Reproduzierbarkeit von Forschung: Psychologische Studien sind oft nur kurz richtig
Fälschungsskandale, manipulierte Studiendaten und als Zufallsbefunde enttarnte Ergebnisse haben die psychologische Forschung in eine Glaubwürdigkeitskrise geführt. Allerdings hat dies auch schon Gegenmaßnahmen zur Qualitätssicherung ausgelöst: zunächst zum Beispiel verstärkte Versuche, sich einen genaueren Überblick über die Reproduzierbarkeit von Veröffentlichungen zu verschaffen und das Ausmaß des Problems abzuschätzen. Ein solcher Versuch im Rahmen des "Reproducibility Project: Psychology", bei dem Freiwillige 100 veröffentlichte psychologische Studien noch einmal nachgestellt und überprüft haben, liefert nun ein erstes Ergebnis – und zieht ein bedenkliches Zwischenfazit: Die Mehrzahl der überprüften Studien ließen sich in der Tat zunächst einmal nicht nachvollziehen.
Die Botschaft ist allerdings nuancierter, als es auf den ersten Blick scheint: Zwar konnten 69 der 100 Studien nicht vollständig reproduziert werden, zumindest aber waren unter den Studien nur 15, bei denen sich nicht einmal ein halbwegs dem ursprünglichen Resultat entsprechender Befund andeutete. Typischerweise wurden etwa Signifikanzwerte nicht ganz erreicht – was aber nicht beweist, dass die getestete Hypothese sicher falsch sein muss. Einige Verhaltensstudien wurden daher als nicht reproduziert gewertet, obwohl etwa das beobachtete Handlungsmuster dem der ursprünglichen Studie augenscheinlich entsprach.
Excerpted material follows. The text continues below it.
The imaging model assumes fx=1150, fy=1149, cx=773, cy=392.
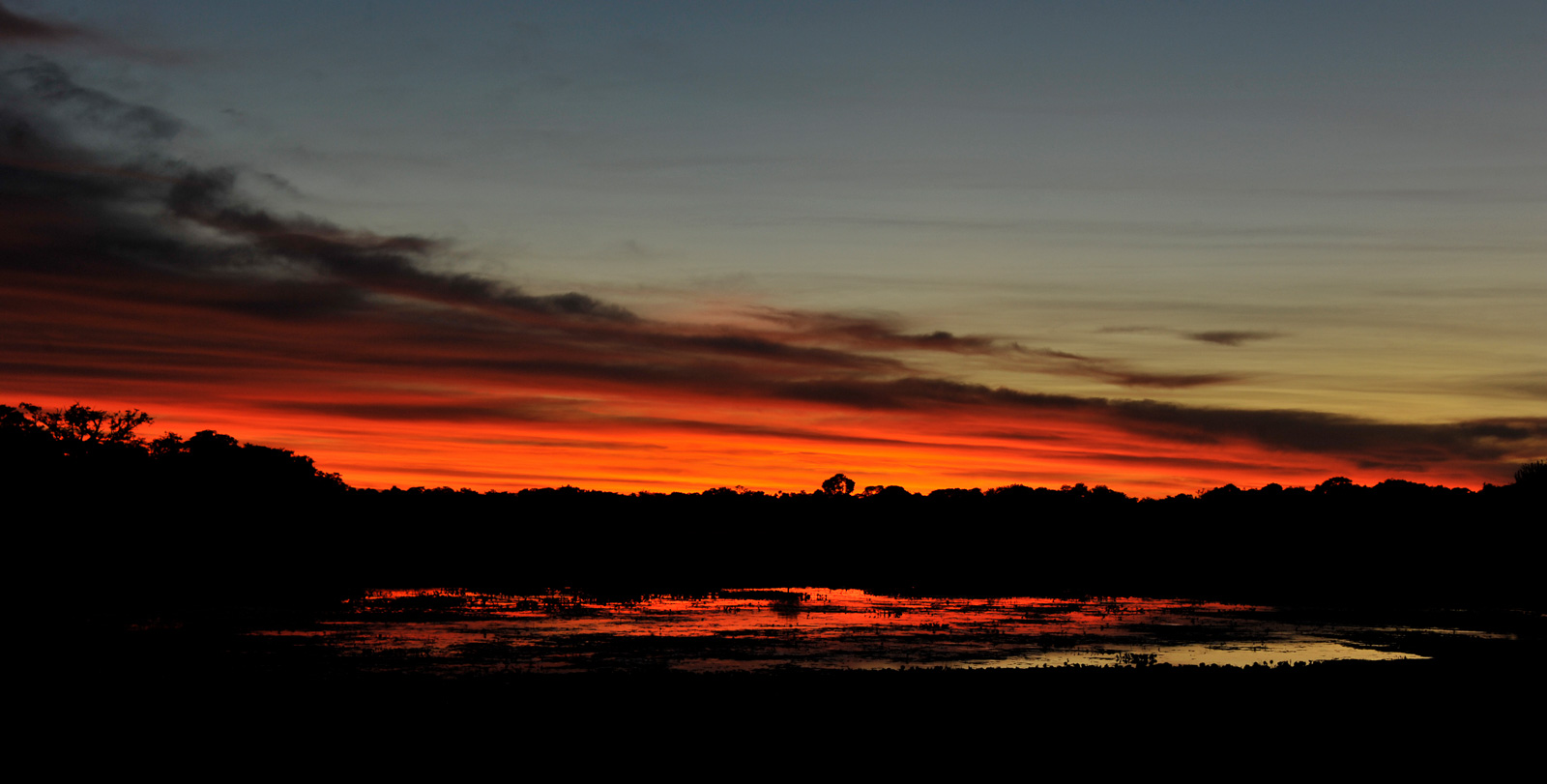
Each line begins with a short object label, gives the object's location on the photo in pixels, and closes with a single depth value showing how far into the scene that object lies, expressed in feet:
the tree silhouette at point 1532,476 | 423.23
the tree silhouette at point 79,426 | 423.23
Die derzeit selbst noch nicht publizierten und daher vorläufigen Ergebnisse des Tests bestätigen allerdings frühere ähnliche Untersuchungen, die Anlass zur Sorge geben. Daniele Fanelli – er forscht über die Problematik von statistischen und wissenschaftlich-publizistischen Fehlleistungen an der Stanford University – meint gegenüber "Nature News", dass auch mit diesem Resultat die psychologische Forschung kaum schlechter abschneide als andere Forschungszweige: Frühere Versuche, Studien in der Krebsmedizin oder Arzneistoffentwicklung zu reproduzieren, hätten eher noch höhere Ausfälle ans Licht gebracht.
Für den neuen Test hatten Wissenschaftler freiwillig alte Studien wiederholt, wobei sie einem strengen Kriterienkanon folgen mussten. Nicht selten standen die Autoren der ursprünglichen Studie und die Nachtester übrigens in kollegialem Austausch, um eine möglichst strenge Reproduzierbarkeit sicherzustellen. Einige der freiwilligen Tester weisen zudem auf technische Gründe hin, die eine exakte Reproduzierbarkeit erschwerten oder verhinderten und so das Endergebnis beeinflussten. Solche Faktoren könnten in einem Peer-Review-Verfahren nun bewertet werden, bevor, wie geplant, das Magazin "Science" die Resultate endgültig veröffentlichen wird.